+ Plus

Alpenmasters 2023 (2) – Mid Adventures Europa

Wat is de oplossing voor slechte wegen? Lange veerwegen! En dat is wat zowel de Aprilia Tuareg 660 als de KTM 890 Adventure R in royale mate hebben. Aangezien bij beide ook de zitpositie klopt voor bergwegen, hebben ze goede papieren voor een topklassering, of zelfs de zege in de Alpenmasters 2023. Of dat er in de praktijk ook uit komt, moet blijken in een duel op en rond de Stelvio. Slechts één van de twee gaat door naar de finale.

Krap, krapper, Stelvio. Er zijn maar weinig Alpenpassen waar de weg zich in zulke krappe en steile haarspeldbochten omhoog slingert als op deze pas op de grens van Zwitserland en Italië. Een goed blikveld vanuit het zadel en een zeker aanvoelende balans in de motor bepalen of het rijplezier met elke hoogtemeter toeneemt of juist via de steile afgronden spreekwoordelijk keldert. Wat helpt om het overzicht te behouden, is een hoog stuur – zoals deze Aprilia en KTM dat hebben. Beide motoren mikken met hun tweecilinderblokken, grof geprofileerde banden, lange veerwegen en relatief lage rijklare gewichten van 207 kilo (Tuareg 660) en 214 kilo (890 Adventure R) op het avontuurlijk ingestelde motorvolk. Vandaag een rit naar Valkenburg, morgen de Stelvio en overmorgen de woestijn in. Met deze twee motoren wil je alles kunnen doen. Het risico van zo’n universele inzetbaarheid is natuurlijk dat je een motor krijgt die alles wel kan, maar niks echt goed.

Bij de zitpositie is er in elk geval geen probleem. Ja, een zithoogte van 885 millimeter bij de Tuareg en een toepasselijke 890 bij de Adventure R is al bijna een klimoefening te noemen, maar doordat noch de tanks, noch de motorblokken je knieën wijd uit elkaar duwen en ook de zadels smal van vorm zijn, komen zelfs rijders met kortere benen wel met hun voeten aan de grond. Het hoge en op ideale afstand van de rijder geplaatste stuur van de Aprilia geeft een majestueuze zithouding. Je hebt op de ranke Italiaan meteen het gevoel van ‘volgooien die 18-liter-tank en laat de hairpins maar komen!’
Op de KTM staat het stuur lager. In het Oostenrijkse Mattighofen hebben ze echter de goede gewoonte om verstelbare ergonomie hoog op de prioriteitenlijst te zetten. De bovenste kroonplaat van de Adventure R heeft drie montageposities voor de asymmetrische stuurklemmen. Iedereen kan daarmee wel een goede stuurpositie voor zichzelf vinden.

● Brongegevens:
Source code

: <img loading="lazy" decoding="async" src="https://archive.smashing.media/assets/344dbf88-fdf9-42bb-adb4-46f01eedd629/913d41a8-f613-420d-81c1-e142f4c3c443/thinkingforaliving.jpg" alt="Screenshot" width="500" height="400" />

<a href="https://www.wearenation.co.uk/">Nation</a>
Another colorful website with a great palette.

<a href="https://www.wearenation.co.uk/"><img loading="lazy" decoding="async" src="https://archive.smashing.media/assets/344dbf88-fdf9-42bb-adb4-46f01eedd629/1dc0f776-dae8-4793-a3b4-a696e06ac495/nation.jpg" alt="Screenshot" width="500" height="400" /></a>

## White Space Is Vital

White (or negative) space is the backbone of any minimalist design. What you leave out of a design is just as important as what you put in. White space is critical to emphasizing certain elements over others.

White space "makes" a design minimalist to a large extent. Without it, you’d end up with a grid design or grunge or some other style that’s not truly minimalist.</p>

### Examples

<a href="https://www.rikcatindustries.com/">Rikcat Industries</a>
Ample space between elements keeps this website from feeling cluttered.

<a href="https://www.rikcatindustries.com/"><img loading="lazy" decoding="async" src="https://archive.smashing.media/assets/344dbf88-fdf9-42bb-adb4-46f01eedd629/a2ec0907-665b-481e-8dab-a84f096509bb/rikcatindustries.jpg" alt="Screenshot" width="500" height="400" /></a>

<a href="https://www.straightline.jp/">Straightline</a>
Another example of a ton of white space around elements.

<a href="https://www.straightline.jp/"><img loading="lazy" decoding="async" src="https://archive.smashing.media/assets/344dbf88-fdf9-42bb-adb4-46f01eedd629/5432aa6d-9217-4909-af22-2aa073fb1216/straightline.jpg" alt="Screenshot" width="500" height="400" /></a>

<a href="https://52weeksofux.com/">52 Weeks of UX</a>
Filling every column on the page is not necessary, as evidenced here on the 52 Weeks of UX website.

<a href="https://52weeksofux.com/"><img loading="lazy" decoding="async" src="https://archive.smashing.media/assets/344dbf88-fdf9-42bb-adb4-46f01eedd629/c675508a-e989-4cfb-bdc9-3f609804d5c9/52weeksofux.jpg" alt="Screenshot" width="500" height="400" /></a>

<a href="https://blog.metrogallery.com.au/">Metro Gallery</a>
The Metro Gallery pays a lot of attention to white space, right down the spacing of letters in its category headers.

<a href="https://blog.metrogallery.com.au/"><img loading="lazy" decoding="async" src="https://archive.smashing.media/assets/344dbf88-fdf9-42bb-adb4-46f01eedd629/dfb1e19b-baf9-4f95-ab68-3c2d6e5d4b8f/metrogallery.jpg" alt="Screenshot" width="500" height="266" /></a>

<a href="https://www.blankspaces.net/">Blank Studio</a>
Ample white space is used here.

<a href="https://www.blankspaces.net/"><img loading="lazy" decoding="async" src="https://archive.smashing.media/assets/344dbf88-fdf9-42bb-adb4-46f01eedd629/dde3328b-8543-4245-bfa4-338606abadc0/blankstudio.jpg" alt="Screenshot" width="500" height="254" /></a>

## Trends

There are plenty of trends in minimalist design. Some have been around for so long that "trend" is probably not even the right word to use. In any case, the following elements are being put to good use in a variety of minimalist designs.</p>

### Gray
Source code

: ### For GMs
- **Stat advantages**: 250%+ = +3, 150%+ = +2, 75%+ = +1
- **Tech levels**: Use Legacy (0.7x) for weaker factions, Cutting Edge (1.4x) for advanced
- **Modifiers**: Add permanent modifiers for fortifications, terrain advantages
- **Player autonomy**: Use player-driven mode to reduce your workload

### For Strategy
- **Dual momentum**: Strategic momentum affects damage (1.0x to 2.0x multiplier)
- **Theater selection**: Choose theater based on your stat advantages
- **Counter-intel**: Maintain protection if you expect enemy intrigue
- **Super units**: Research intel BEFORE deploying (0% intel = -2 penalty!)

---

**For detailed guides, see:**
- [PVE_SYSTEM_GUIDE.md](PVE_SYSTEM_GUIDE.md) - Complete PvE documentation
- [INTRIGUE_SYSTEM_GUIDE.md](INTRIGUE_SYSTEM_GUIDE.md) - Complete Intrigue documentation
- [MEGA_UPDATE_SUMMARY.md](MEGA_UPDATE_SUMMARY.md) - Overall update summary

● Opgaven:
a) Noem alle kenmerken waarmee beide motoren volgens de motortest "op het avontuurlijk ingestelde motorvolk" mikken.
b) Schrijf de motortest verder vanaf de laatste zin die er staat.

● Uitwerkingen:
a)
- tweecilinderblokken
- grof geprofileerde banden
- lange veerwegen
- relatief lage rijklare gewichten (207 kilo voor de Tuareg 660 en 214 kilo voor de 890 Adventure R)

b)
Daar waar het voor je armen op beide motoren goed geregeld is, wordt van je achterste wat meer tolerantie gevraagd. De eendelige zadels scoren met hun smalle vorm weliswaar goed qua benodigde beenlengte, maar qua comfort moet je je verwachtingen niet al te hoog stellen. Dat geldt vooral voor de 890 Adventure R, met zijn tamelijk harde zadel, stugge vering en zijn Mitas Enduro Trail-banden met de eigendemping van uitgedroogd eikenhout. De KTM vraagt zodoende meer van je zitvlak dan je in de meeste gevallen lief is.

De Pirelli Rally STR’s op de Aprilia hebben meer absorptievermogen, en bovendien heeft de Tuareg vering die ook bij toeristisch tempo de klappen van de ondergrond effectief weghoudt van de rijder. Dat zorgt ervoor dat je op de Aprilia veel meer ontspannen aankomt op de top van de pas. Overigens mag duidelijk zijn dat allebei deze motoren niet aan het zitcomfort van dikke adventures als de Ducati Multistrada V4 of BMW R1250GS komen. Bij de twee lichtere adventures in dit duel is er duidelijk voor gekozen om ook in het terrein echt goed uit de voeten te kunnen, en daarvoor is bewust wat super-de-luxe reiscomfort ingeleverd. Het comfort van de sofa thuis halen ze beide duidelijk niet.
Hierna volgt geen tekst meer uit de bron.